Write back, word for word, the lines from the one containing "Figure 3: Simulink model of PID controller." to the end of the listing below. Include nothing else, and no pictures.

--- Data for this exercise ---

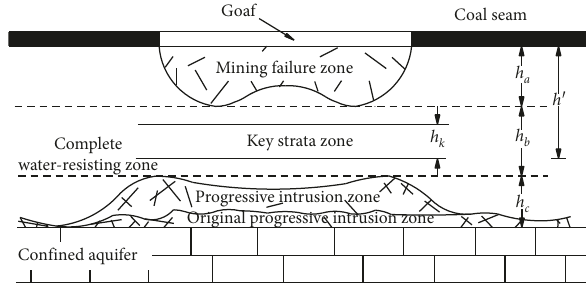
Figure 8: Depth of the mining failure of the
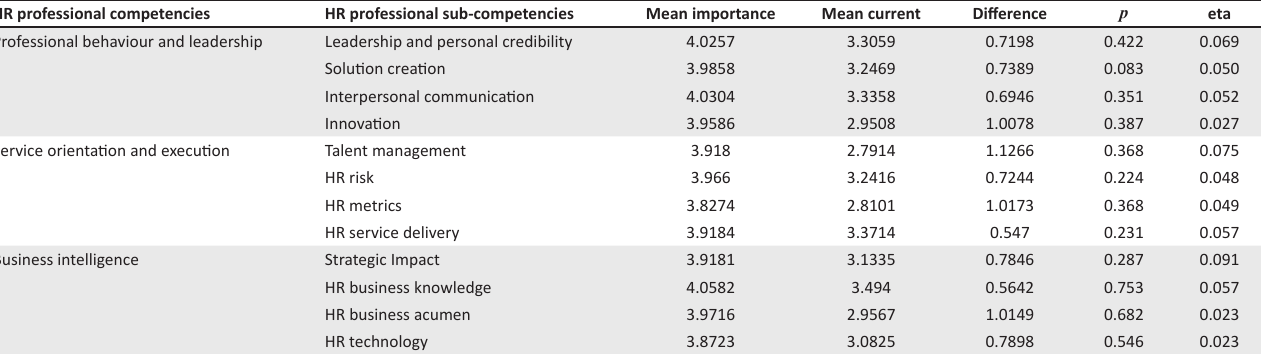
TABLE 3: Gap analyses: Current application versus the importance of human resource management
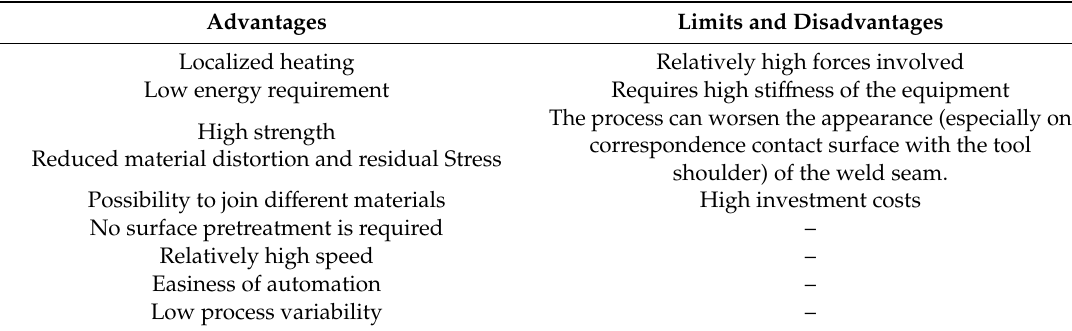
Table 3. Pro and cons of friction stir welding and friction spot stir welding.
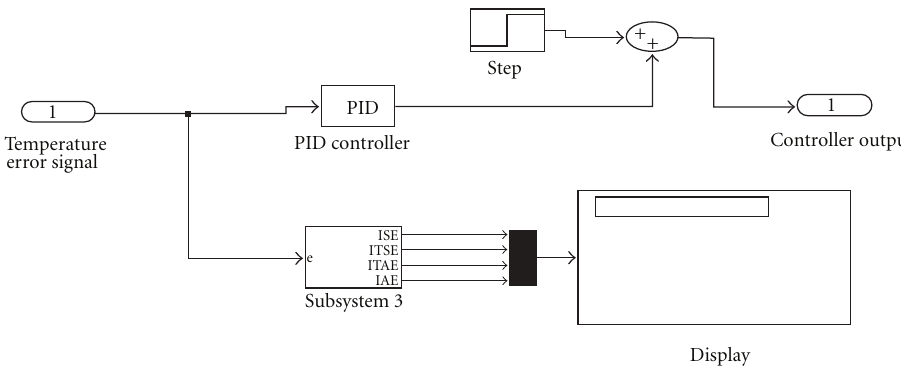
Figure 3: Simulink model of PID controller.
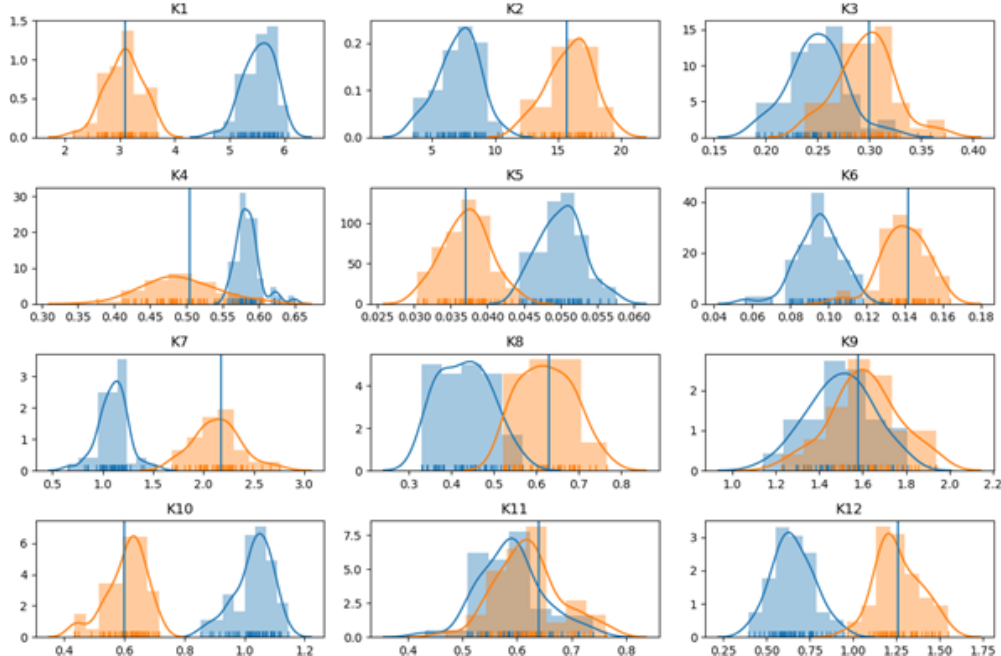
Figure 10. Prior and posterior PTF constant value distributions. Orange shows prior and blue posterior. The blue line shows the original value of the constant as in Table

---

Solved exercise =>
Figure 3: Simulink model of PID controller.
Figure 10. Prior and posterior PTF constant value distributions. Orange shows prior and blue posterior. The blue line shows the original value of the constant as in Table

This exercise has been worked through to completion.